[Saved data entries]
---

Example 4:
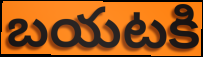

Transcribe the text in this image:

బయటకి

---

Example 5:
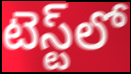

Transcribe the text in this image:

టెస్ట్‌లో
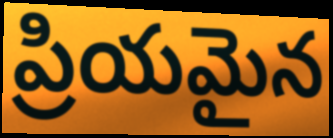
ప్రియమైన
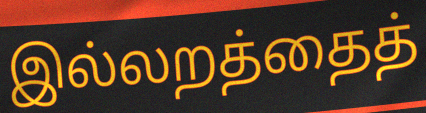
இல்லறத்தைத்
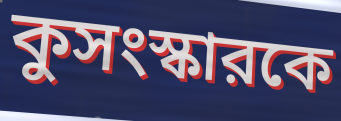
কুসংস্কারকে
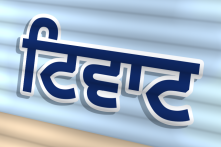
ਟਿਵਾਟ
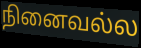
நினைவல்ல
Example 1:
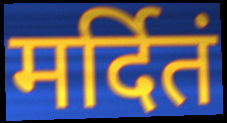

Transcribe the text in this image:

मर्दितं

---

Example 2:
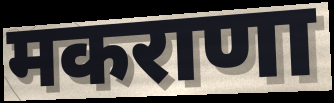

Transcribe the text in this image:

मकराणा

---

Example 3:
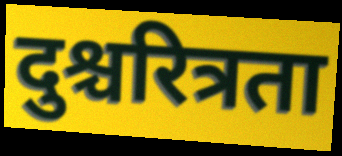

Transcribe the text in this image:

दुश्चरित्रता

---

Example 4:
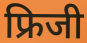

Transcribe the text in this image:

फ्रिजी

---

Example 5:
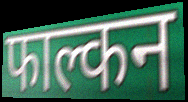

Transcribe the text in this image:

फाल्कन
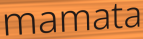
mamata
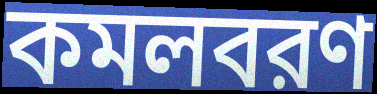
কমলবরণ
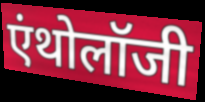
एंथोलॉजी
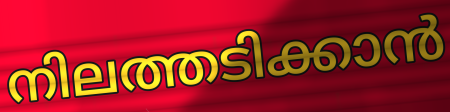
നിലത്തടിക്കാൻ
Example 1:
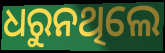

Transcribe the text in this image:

• _Task details_: Word for word, reproduce all the data, but not the pictures.

• _Your response_:
---

Example 4:

Transcribe the text in this image:

బయటకి

---

Example 5:

Transcribe the text in this image:

టెస్ట్‌లో
ప్రియమైన
இல்லறத்தைத்
কুসংস্কারকে
ਟਿਵਾਟ
நினைவல்ல
Example 1:

Transcribe the text in this image:

मर्दितं

---

Example 2:

Transcribe the text in this image:

मकराणा

---

Example 3:

Transcribe the text in this image:

दुश्चरित्रता

---

Example 4:

Transcribe the text in this image:

फ्रिजी

---

Example 5:

Transcribe the text in this image:

फाल्कन
mamata
কমলবরণ
एंथोलॉजी
നിലത്തടിക്കാൻ
Example 1:

Transcribe the text in this image:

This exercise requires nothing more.